## WHAT TO WORK ON:
**a.** Answer these questions from the steel tube column patent text:
(i) Which company is named as the assignee?
(ii) According to the abstract, what is placed between the inner face of the steel tube and the concrete core?
(iii) According to claim 1, what does the cylindrical member form for the gap?
**b.** Resume the steel tube column patent text after its last sentence.

═════ TEXT PASSAGE

P
US5012622AExpiredUtilityPatentIndex 93

Structural filler filled steel tube column

Assignee: SHIMIZU CONSTRUCTION CO LTDPriority: Mar 5, 1985Filed: Mar 30, 1990Granted: May 7, 1991
Est. expiryMar 5, 2005(expired)· nominal 20-yr term from priority
Inventors:SATO TAKANORIWATANABE YASUSHIKITAGAWA SEIHOSHIOKAWA HIDEYOSHOKAWA TOMOOSAITO YUTAKAHOSOKAWA OSAMUSANO TAKESHIKOSHIDA KAZUNORINAKAMURA YASUKAZUNAKASHIMA HIDEOIKEDA KENICHIORITO YOSHIHIRO
E04B 1/30E04C 3/34E02D 5/30E04B 1/165
93
PatentIndex Score
69
Cited by
21
References
8
Claims

Abstract

A concrete filled steel tube column. The concrete filled steel tube column includes a steel tube having an inner face; a concrete core disposed within the steel tube; and a separating layer interposed between the inner face of the steel tube and the concrete core for separating the concrete core from the inner face of the steel tube so that the steel tube may not be bonded to the concrete core. After the separating layer is formed on the inner face of the steel tube, the concrete is charged into the steel tube to form a concrete core.

Claims

exact text as granted — not AI-modified
What is claimed is: 
     
       1. A structural filler filled steel tube column, comprising: (a) an axially extending steel tube having an inner face and including upper and lower tube sections;   (b) a core made from the structural filler disposed within the steel tube;   (c) a first separating layer, interposed between the inner face of the steel tube and the core, for separating the core from the inner face of the steel tube so that the steel tube is unbonded to the core;   (d) the upper and lower tube sections being axially spaced apart and forming an axial gap therebetween, said axial gap circumferentially extending completely around the steel tube and comprising axial stress reducing means, said gap having a variable axial length and being adapted to reduce said axial length when the steel tube is axially displaced due to an axial load applied thereto;   (e) a cylindrical member axially extending completely between the upper and lower tube sections and radially disposed between the core and the gap, said cylindrical member forming an inside closure for said gap and maintaining the core separated from the gap while permitting axial movement of the upper tube section relative to the lower tube section; and   (f) axial load transmitting means, mounted to the steel tube, for transmitting the axial load, applied to the steel tube, to the core.

══════════
═════ DATA FOR ANALYSIS

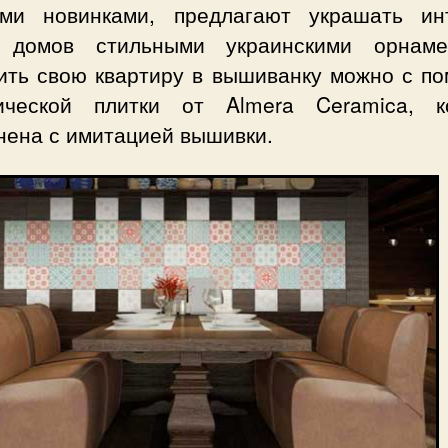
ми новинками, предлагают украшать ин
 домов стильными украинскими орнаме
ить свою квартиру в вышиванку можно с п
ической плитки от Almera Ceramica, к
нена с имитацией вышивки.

══════════
═════ DATA FOR ANALYSIS

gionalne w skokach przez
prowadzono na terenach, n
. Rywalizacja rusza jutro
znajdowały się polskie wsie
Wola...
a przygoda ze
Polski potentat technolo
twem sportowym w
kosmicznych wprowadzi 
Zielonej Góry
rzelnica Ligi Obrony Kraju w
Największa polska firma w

══════════

## WRITTEN ANSWERS:
**a.**
(i) SHIMIZU CONSTRUCTION CO LTD
(ii) A separating layer
(iii) An inside closure

**b.**
       2. A structural filler filled steel tube column, comprising: a steel tube having an inner face;   a core made from the structural filler disposed within the steel tube;   a first separating layer, interposed between the inner face of the steel tube and the core, for separating the core from the inner face of the steel tube so that the steel tube is unbonded to the core;   axial stress reducing means formed in the steel tube and including an annular portion circumferentially extending completely around the steel tube for reducing axial stresses which develop in the steel tube; and   axial load transmitting means, mounted to the steel tube, for transmitting an axial load, applied to the steel tube, to the core;   wherein said steel tube comprises (i) a pair of tube pieces coaxially aligned with adjacent ends thereof spaced apart so that a ring-shaped gap, having an axial width, is formed between the adjacent ends of said tube pieces, said axial stress reducing means including the gap, whereby the axial stress in the steel tube is reduced by varying the axial width of the gap when the steel tube is subjected to an axial load, and   (ii) means for coupling said tube pieces coaxially in series while allowing the tube pieces to be axially movable in relation to each other;   wherein each of said tube pieces has an inner face, and wherein said coupling means comprises a joining tube having a first and second end portions, said first end portion being coaxially joined to the inner face of one of the tube pieces, the second end portion fitting coaxially to the inner face of the other tube piece so that the joining tube is axially slidable in relation to the other tube piece.     
     
     
       3. A column as recited in claim 2, wherein said axial load transmitting means comprises an inner flange circumferentially joined to one of the opposite ends of said joining tube to project radially inwards. 
     
     
       4. A column as recited in claim 3, wherein said joining tube has an upper end and wherein said coupling means comprises a pliant member being axially pliant, said pliant member circumferentially disposed on the upper end of the joining tube for reducing an axial compressive load exerted from said core to said joining tube.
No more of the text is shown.